Task to complete
The full set of entries is to be printed exactly, with pictures excluded.

Records
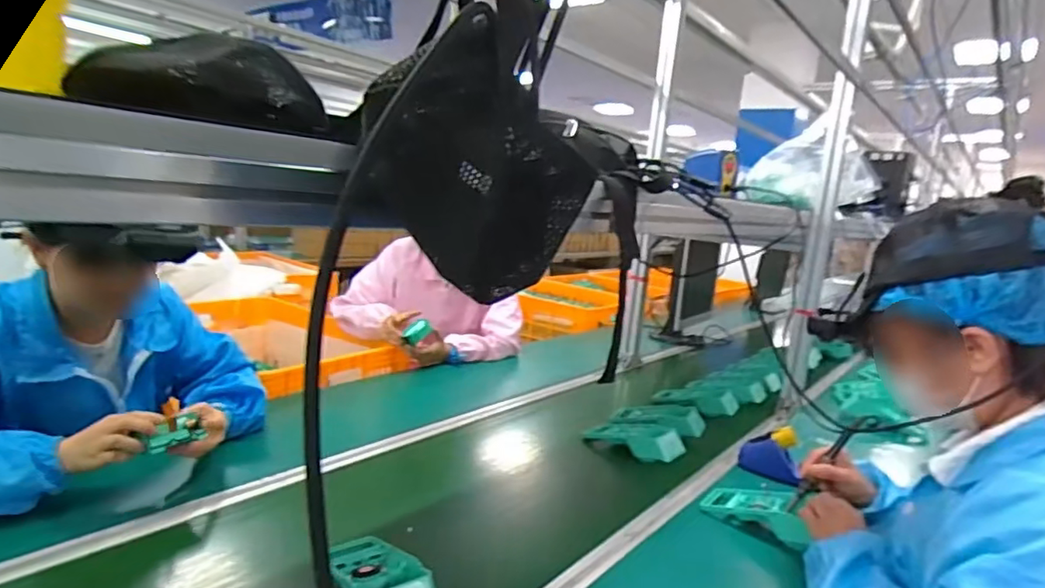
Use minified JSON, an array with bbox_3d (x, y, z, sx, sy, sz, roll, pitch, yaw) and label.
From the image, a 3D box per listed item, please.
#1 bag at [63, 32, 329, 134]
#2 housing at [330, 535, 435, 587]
[{"bbox_3d":[-0.268,-0.186,0.505,0.179,0.072,0.076,-1,12,-27],"label":"bag"},{"bbox_3d":[-0.163,0.318,0.673,0.087,0.042,0.176,-3,13,-35],"label":"housing"}]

Response area
Use minified JSON, an array with bbox_3d (x, y, z, sx, sy, sz, roll, pitch, yaw) and label.
From the image, a 3D box per listed item, please.
#1 bag at [63, 32, 329, 134]
#2 housing at [330, 535, 435, 587]
[{"bbox_3d":[-0.268,-0.186,0.505,0.179,0.072,0.076,-1,12,-27],"label":"bag"},{"bbox_3d":[-0.163,0.318,0.673,0.087,0.042,0.176,-3,13,-35],"label":"housing"}]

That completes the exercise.